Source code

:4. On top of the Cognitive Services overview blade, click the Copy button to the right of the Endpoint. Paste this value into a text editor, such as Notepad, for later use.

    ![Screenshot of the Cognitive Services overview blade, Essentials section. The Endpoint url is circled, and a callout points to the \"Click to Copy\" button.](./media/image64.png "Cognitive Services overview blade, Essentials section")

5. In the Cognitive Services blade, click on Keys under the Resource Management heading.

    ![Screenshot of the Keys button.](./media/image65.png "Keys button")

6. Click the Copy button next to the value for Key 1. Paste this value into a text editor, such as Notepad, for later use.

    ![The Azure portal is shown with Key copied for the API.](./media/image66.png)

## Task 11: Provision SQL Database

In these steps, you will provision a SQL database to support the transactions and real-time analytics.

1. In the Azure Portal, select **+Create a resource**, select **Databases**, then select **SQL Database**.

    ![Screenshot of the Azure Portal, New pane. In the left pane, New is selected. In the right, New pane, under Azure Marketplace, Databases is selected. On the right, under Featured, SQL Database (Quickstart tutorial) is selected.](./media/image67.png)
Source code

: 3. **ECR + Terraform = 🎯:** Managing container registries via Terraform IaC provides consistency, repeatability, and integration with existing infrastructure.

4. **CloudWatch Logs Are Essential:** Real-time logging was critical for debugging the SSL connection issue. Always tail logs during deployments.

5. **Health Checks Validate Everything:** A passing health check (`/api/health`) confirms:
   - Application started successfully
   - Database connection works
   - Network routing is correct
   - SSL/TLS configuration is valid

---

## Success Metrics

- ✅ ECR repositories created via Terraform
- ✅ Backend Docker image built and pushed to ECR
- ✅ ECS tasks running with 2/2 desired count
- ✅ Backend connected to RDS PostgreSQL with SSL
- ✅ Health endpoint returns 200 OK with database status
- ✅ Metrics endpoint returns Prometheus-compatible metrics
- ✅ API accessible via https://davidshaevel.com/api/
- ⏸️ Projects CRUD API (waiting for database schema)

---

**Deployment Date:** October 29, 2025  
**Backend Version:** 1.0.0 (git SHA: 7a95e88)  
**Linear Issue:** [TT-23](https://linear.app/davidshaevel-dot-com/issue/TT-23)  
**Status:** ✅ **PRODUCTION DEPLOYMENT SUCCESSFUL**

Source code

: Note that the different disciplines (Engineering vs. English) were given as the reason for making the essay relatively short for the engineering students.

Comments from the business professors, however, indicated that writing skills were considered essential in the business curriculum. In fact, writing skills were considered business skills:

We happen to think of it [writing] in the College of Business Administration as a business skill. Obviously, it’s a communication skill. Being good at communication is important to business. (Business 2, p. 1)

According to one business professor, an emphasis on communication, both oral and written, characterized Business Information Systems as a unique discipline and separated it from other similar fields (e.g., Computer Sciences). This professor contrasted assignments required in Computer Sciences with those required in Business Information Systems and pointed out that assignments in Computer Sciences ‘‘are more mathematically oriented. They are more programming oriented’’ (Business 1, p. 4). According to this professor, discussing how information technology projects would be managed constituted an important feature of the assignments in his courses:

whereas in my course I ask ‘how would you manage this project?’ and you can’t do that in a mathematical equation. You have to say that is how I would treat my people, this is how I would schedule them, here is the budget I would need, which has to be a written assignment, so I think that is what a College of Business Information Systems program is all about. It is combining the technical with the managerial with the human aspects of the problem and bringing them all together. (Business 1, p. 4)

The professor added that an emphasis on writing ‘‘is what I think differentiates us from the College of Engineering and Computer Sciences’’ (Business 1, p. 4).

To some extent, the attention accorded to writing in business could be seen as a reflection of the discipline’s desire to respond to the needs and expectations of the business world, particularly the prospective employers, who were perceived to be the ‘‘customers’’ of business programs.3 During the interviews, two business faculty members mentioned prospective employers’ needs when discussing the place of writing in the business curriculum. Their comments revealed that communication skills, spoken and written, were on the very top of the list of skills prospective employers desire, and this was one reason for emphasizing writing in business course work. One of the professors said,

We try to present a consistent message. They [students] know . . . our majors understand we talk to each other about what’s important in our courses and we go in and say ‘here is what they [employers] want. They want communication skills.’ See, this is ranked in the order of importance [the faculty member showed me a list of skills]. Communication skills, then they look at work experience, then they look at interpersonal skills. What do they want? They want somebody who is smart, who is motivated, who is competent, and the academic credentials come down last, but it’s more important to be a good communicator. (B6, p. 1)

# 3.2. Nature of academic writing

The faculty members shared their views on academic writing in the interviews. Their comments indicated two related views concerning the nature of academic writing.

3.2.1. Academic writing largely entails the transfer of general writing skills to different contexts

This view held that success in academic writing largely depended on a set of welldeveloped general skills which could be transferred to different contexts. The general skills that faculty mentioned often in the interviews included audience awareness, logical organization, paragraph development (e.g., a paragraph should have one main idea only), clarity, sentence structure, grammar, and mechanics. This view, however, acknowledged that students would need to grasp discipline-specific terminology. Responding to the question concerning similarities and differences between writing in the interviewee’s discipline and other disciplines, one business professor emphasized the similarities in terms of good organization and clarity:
● ● ● ●
Problem details
Up to and including the line with "of the Keys", repeat the entries exactly, beginning at their first line.

Exercise solution
Source code

:4. On top of the Cognitive Services overview blade, click the Copy button to the right of the Endpoint. Paste this value into a text editor, such as Notepad, for later use.

    ![Screenshot of the Cognitive Services overview blade, Essentials section. The Endpoint url is circled, and a callout points to the \"Click to Copy\" button.](./media/image64.png "Cognitive Services overview blade, Essentials section")

5. In the Cognitive Services blade, click on Keys under the Resource Management heading.

    ![Screenshot of the Keys button.](./media/image65.png "Keys button")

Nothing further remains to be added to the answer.